▸ About this exercise
Output everything in the data exactly, leaving the pictures out.

-- -- --

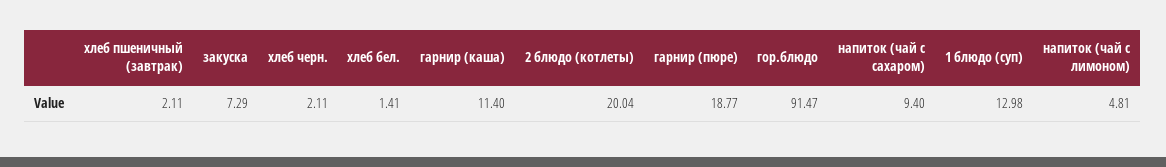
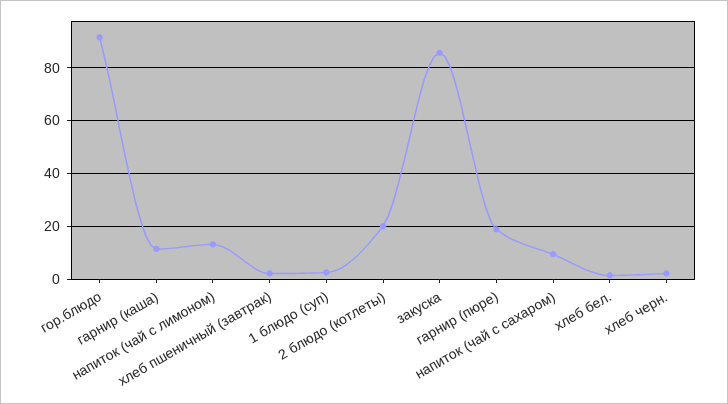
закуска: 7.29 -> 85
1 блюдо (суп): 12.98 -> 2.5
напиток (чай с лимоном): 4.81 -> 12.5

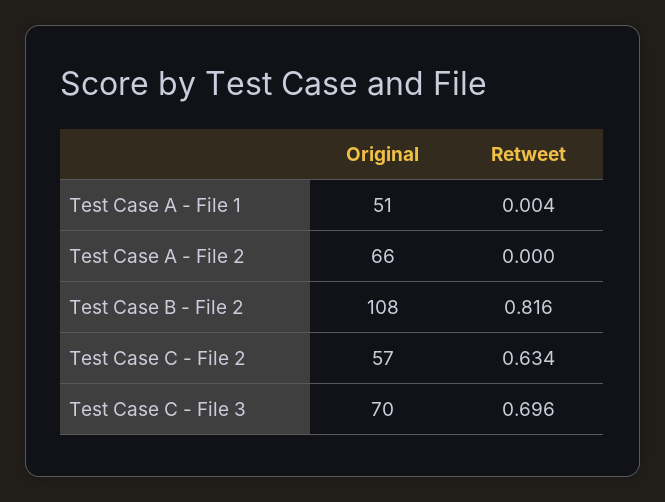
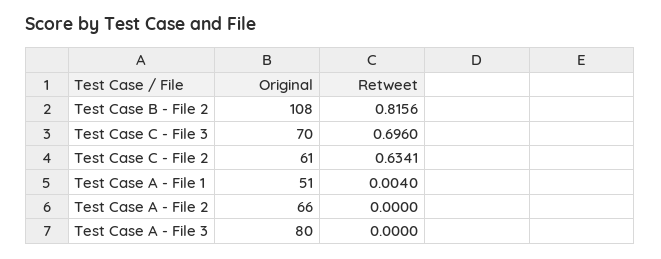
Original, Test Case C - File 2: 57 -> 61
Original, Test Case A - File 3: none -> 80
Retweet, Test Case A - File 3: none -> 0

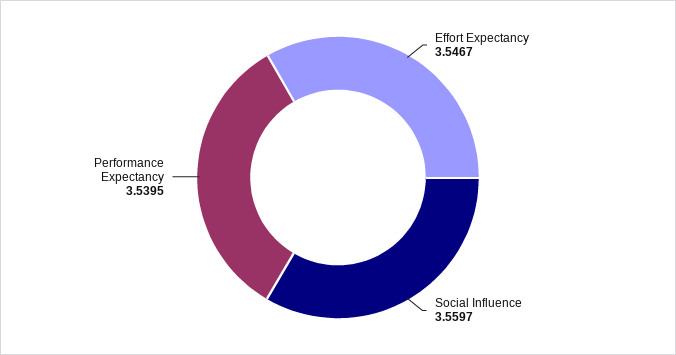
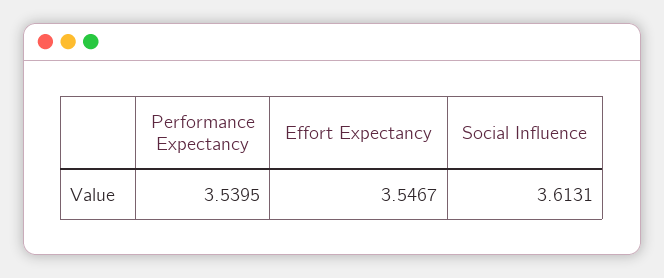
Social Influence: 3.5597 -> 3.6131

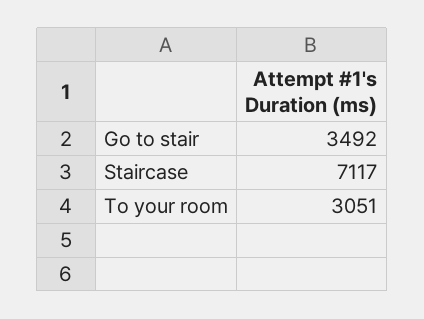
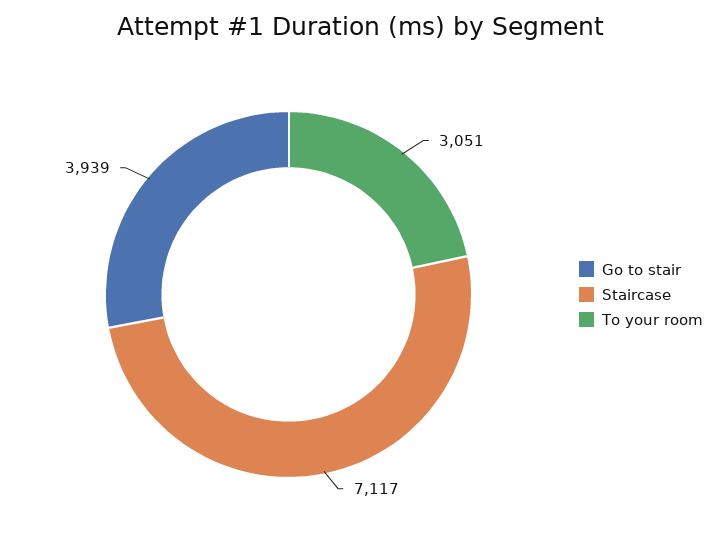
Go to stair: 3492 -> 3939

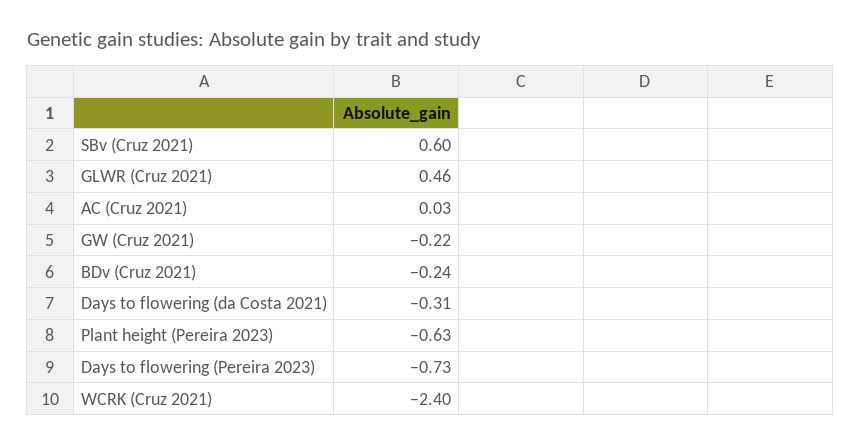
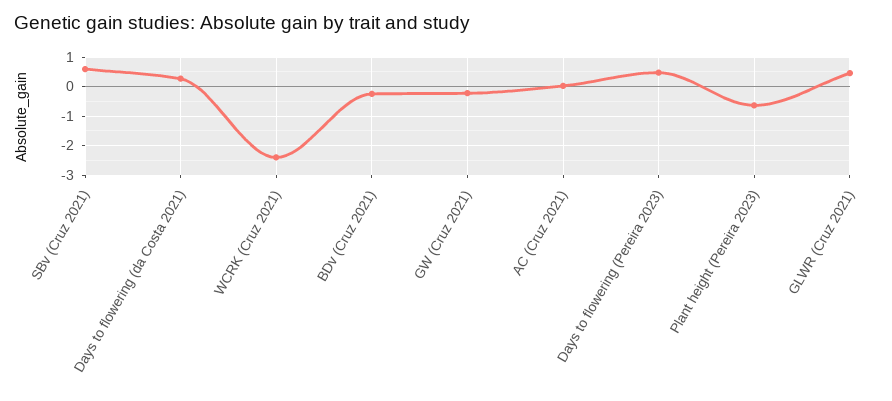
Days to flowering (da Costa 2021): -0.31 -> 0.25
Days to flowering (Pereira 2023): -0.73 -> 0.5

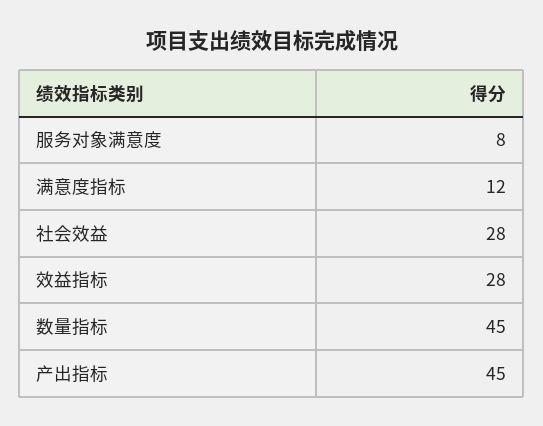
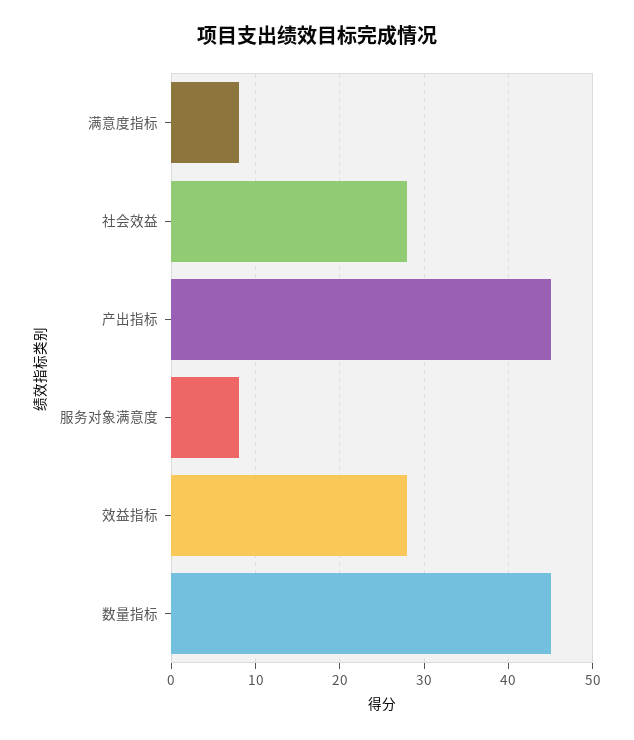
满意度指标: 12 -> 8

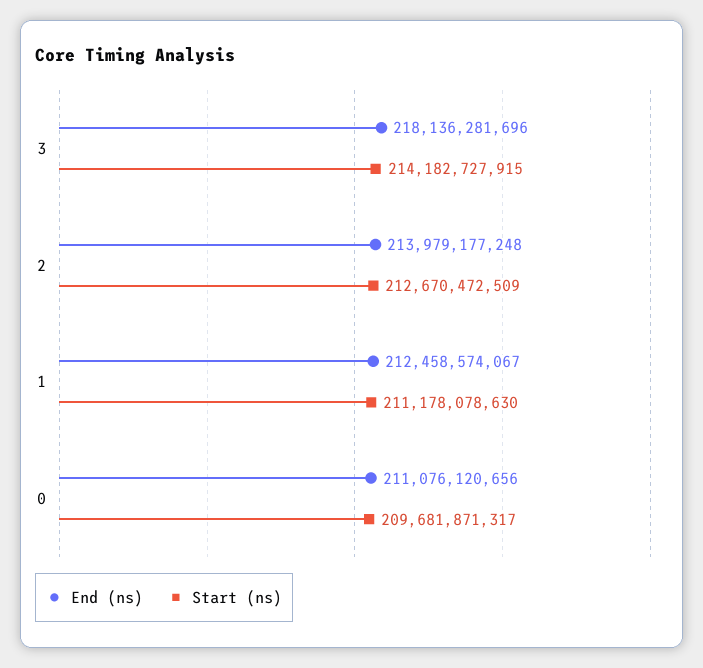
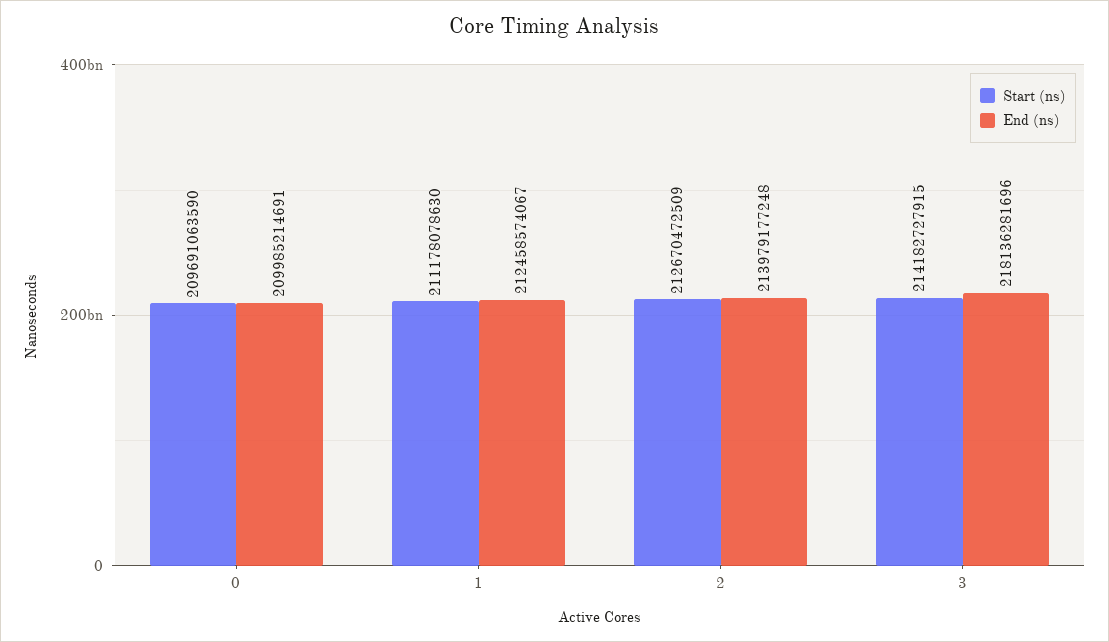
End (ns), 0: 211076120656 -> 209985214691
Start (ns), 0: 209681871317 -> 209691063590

-- -- --

▸ Your solution
закуска: 7.29 -> 85
1 блюдо (суп): 12.98 -> 2.5
напиток (чай с лимоном): 4.81 -> 12.5

Original, Test Case C - File 2: 57 -> 61
Original, Test Case A - File 3: none -> 80
Retweet, Test Case A - File 3: none -> 0

Social Influence: 3.5597 -> 3.6131

Go to stair: 3492 -> 3939

Days to flowering (da Costa 2021): -0.31 -> 0.25
Days to flowering (Pereira 2023): -0.73 -> 0.5

满意度指标: 12 -> 8

End (ns), 0: 211076120656 -> 209985214691
Start (ns), 0: 209681871317 -> 209691063590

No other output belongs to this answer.